Google's Cloud Video Intelligence API
Early deployments, however, are focused on pretty much everything except for consumer electronics. The API has been pitched to such places as “large media organizations and consumer technology companies, who want to build their media catalogs or find easy ways to manage crowd-sourced content,” Google explains. Like YouTube maybe? Cantemo is one early implementer, using the API for its next-gen media asset management (MAM) solutions.
Microsoft has been working on similar technologies at least since 2016, when its Azure Media Analytics group announced Video OCR.
“When used in conjunction with a search engine, you can easily index your media by text, and enhance the discoverability of your content,” Microsoft Azure Media Services program manager Adarsh Solanki wrote at the time. “This is extremely useful in highly textual video, like a video recording or screen-capture of a slideshow presentation.The Azure OCR Media Processor is optimized for digital text.”
Not surprisingly, Facebook is on an object-recognition tear, as well.
But the technology can't come to the consumer market fast enough. Even Google Photos does a pretty mediocre job of recognizing images, and you can forget about video. OCR would be especially nice for those of us with years' worth of tradeshow digitalia. Otherwise, it's awfully hard to find signs that say “Panja.”

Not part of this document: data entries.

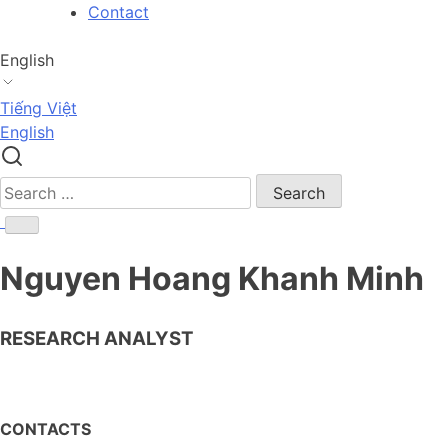
Skip
Contact
to
content
English
Tiếng Việt
English
Search
for:
Nguyen Hoang Khanh Minh
RESEARCH ANALYST
CONTACTS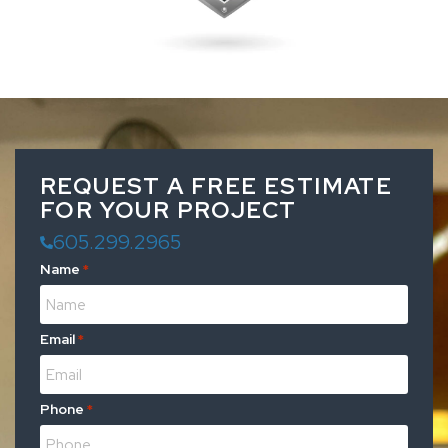
REQUEST A FREE ESTIMATE
FOR YOUR PROJECT
605.299.2965
Name
*
Email
*
Phone
*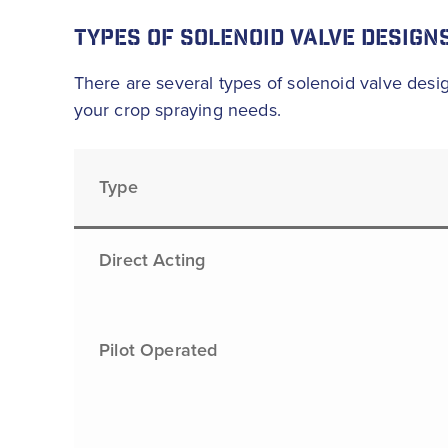
TYPES OF SOLENOID VALVE DESIGN
There are several types of solenoid valve desig
your crop spraying needs.
Type
Direct Acting
Pilot Operated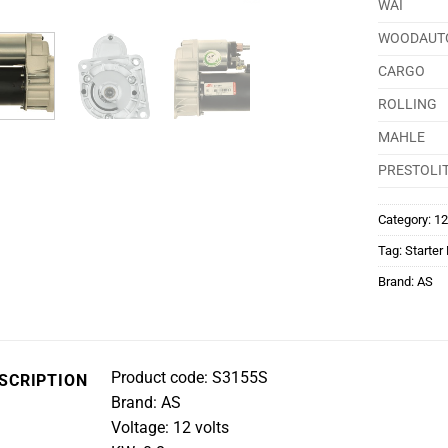
WAI
WOODAUT
CARGO
ROLLING
MAHLE
PRESTOLI
Category:
12
Tag:
Starter
Brand:
AS
Product code: S3155S
SCRIPTION
Brand: AS
Voltage: 12 volts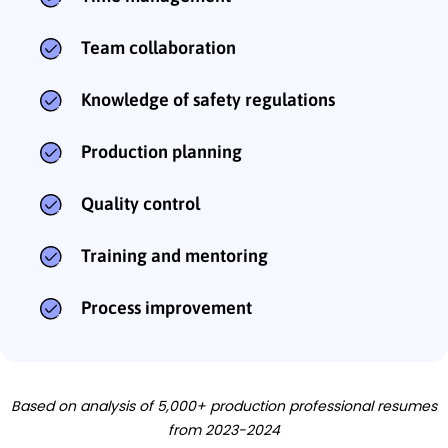
Team collaboration
Knowledge of safety regulations
Production planning
Quality control
Training and mentoring
Process improvement
Based on analysis of 5,000+ production professional resumes
from 2023-2024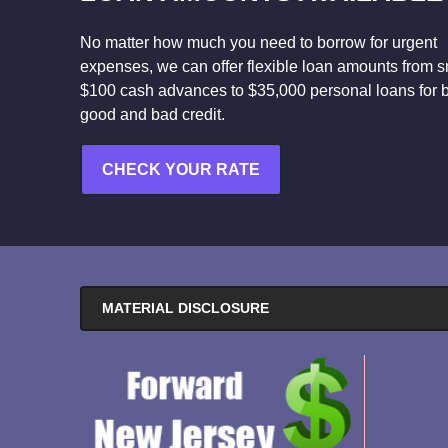
No matter how much you need to borrow for urgent
expenses, we can offer flexible loan amounts from s
$100 cash advances to $35,000 personal loans for 
good and bad credit.
CHECK YOUR RATE
MATERIAL DISCLOSURE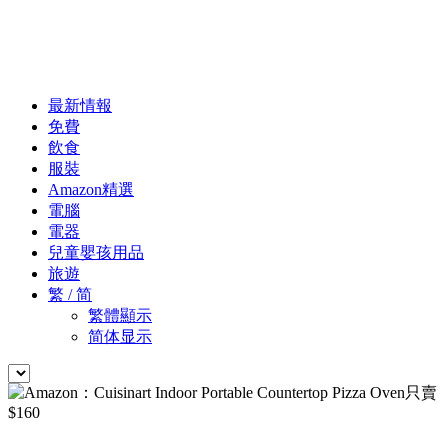
最新情報
免費
飲食
服裝
Amazon精選
電腦
電器
兒童嬰孩用品
旅遊
繁 / 简
繁體顯示
简体显示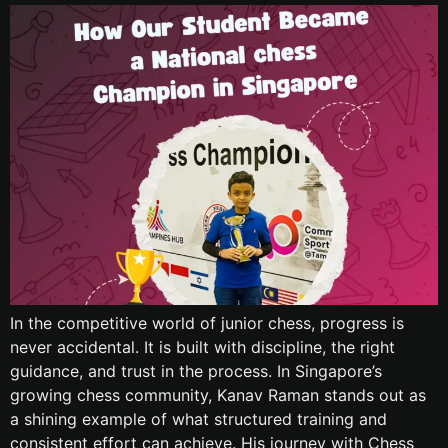
In the competitive world of junior chess, progress is
never accidental. It is built with discipline, the right
guidance, and trust in the process. In Singapore’s
growing chess community, Kanav Raman stands out as
a shining example of what structured training and
consistent effort can achieve. His journey with Chess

Hoping to find some progress in object recognition, I did try a few things on Google Photos for the first time. Colors fared well. “Baby” did OK. “Blonde hair” about 50%. “Red hat” was a total miss but “blue shirt” did OK.
Even a search for “meal” did pretty well, showing steaks on a grill, people sitting around a table with plates, four almonds on a counter, and an onion ring.
“Sitting” did surprisingly well, pulling an 85-percent or so. At least google picked up the best of them — those guys at ISE sitting on the stairs next to the sign that says, “Sitting on the stairs prohibited due to fire regulations.” Yep, still funny.